You may think you've heard all this before. When Barack Obama became the first president to put his weekly radio address on YouTube, it was heralded as his version of FDR's famous fireside chats. It was a sloppy comparison. FDR wasn't the first president to use radio. (Here's Hoover giving a fireside-chat-like address on unemployment.) And FDR did not speak weekly. (That was a Reagan invention.) Roosevelt spoke only 30 times in 12 years. But what made the addresses so powerful and popular was the connection the president created with the country as he explained his sweeping policies.
As Warren Buffett put it so pointedly last week, how a president communicates his policies can be as important as the policies themselves. Since winning the presidency, Obama has been trying to accurately describe the dire economic conditions, and his solutions for them, without sounding too grim or too optimistic. His first prime-time press conference and his address to Congress included passages specifically designed to educate the country, but mostly he has been trying to calibrate—in daily doses, speculating on whether stocks are now a good investment and offering gently bullish statements about the economy.
During the campaign, Obama used longer-than-commercial-length addresses to focus on his economic plans. Last week, an adviser suggested in an interview that this same straight-to-camera approach would beat back criticism from Buffett, Andy Grove, and others that Obama was distracted from the crucial issue of the economy.
Obama's aides know that if they are to go forward with these short presidential addresses, they have to be doled out carefully. The president asked the networks for airtime on the weekend of Presidents Day in mid-February so that he could address the country after signing the stimulus bill but ultimately decided against the plan. Aides said he wanted to save the opportunity for a more crucial moment. Describing the network addresses, an administration aide compared them to the president's town hall meetings, which Obama has asked his staff to schedule infrequently so that they still seem special enough to get coverage and add extra punch to the message. (Obama will hold town hall meetings in California on Wednesday.)

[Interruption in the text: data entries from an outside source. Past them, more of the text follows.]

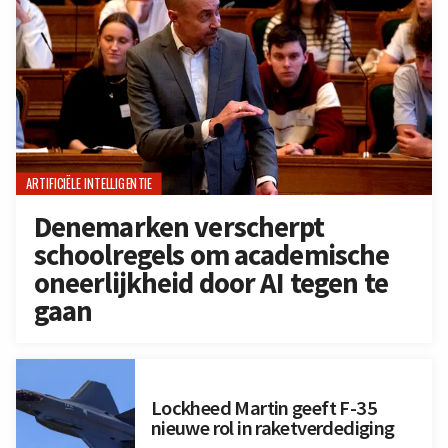
ARTIFICIËLE INTELLIGENTIE
Denemarken verscherpt
schoolregels om academische
oneerlijkheid door AI tegen te
gaan
Lockheed Martin geeft F-35
nieuwe rol in raketverdediging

The Bush administration used FDR's presidential addresses as a model for a series of Iraq speeches Bush gave updating the country on the progress of the war. "At the end of 2005, the Iraq message became much more of an 'explanation' exercise than a persuasion exercise, influenced by the fireside chat model," says one senior Bush aide.
For Bush, the model was FDR's war addresses. Obama will look at FDR's remarks about the economy, which have passages he could lift wholesale. "In our efforts for recovery we have avoided on the one hand the theory that business should and must be taken over into an all-embracing government," said Roosevelt in 1934. "We have avoided on the other hand the equally untenable theory that it is an interference with liberty to offer reasonable help when private enterprise is in need of help." Or, if consumer confidence is as much of a hindrance to the economy as experts say, then the end of FDR's first address seems apt: "More important than gold … is the confidence of the people. … You people must have faith; you must not be stampeded by rumors or guesses. … We have provided the machinery to restore our financial system; it is up to you to support and make it work. It is your problem no less than it is mine. Together we cannot fail."
The negative formulation may not be Obama's style. (The chant is "Yes, we can," not "No, we can't".) But the message is almost eerily contemporary. A stampede of rumors and guesses? FDR could have been talking about cable TV.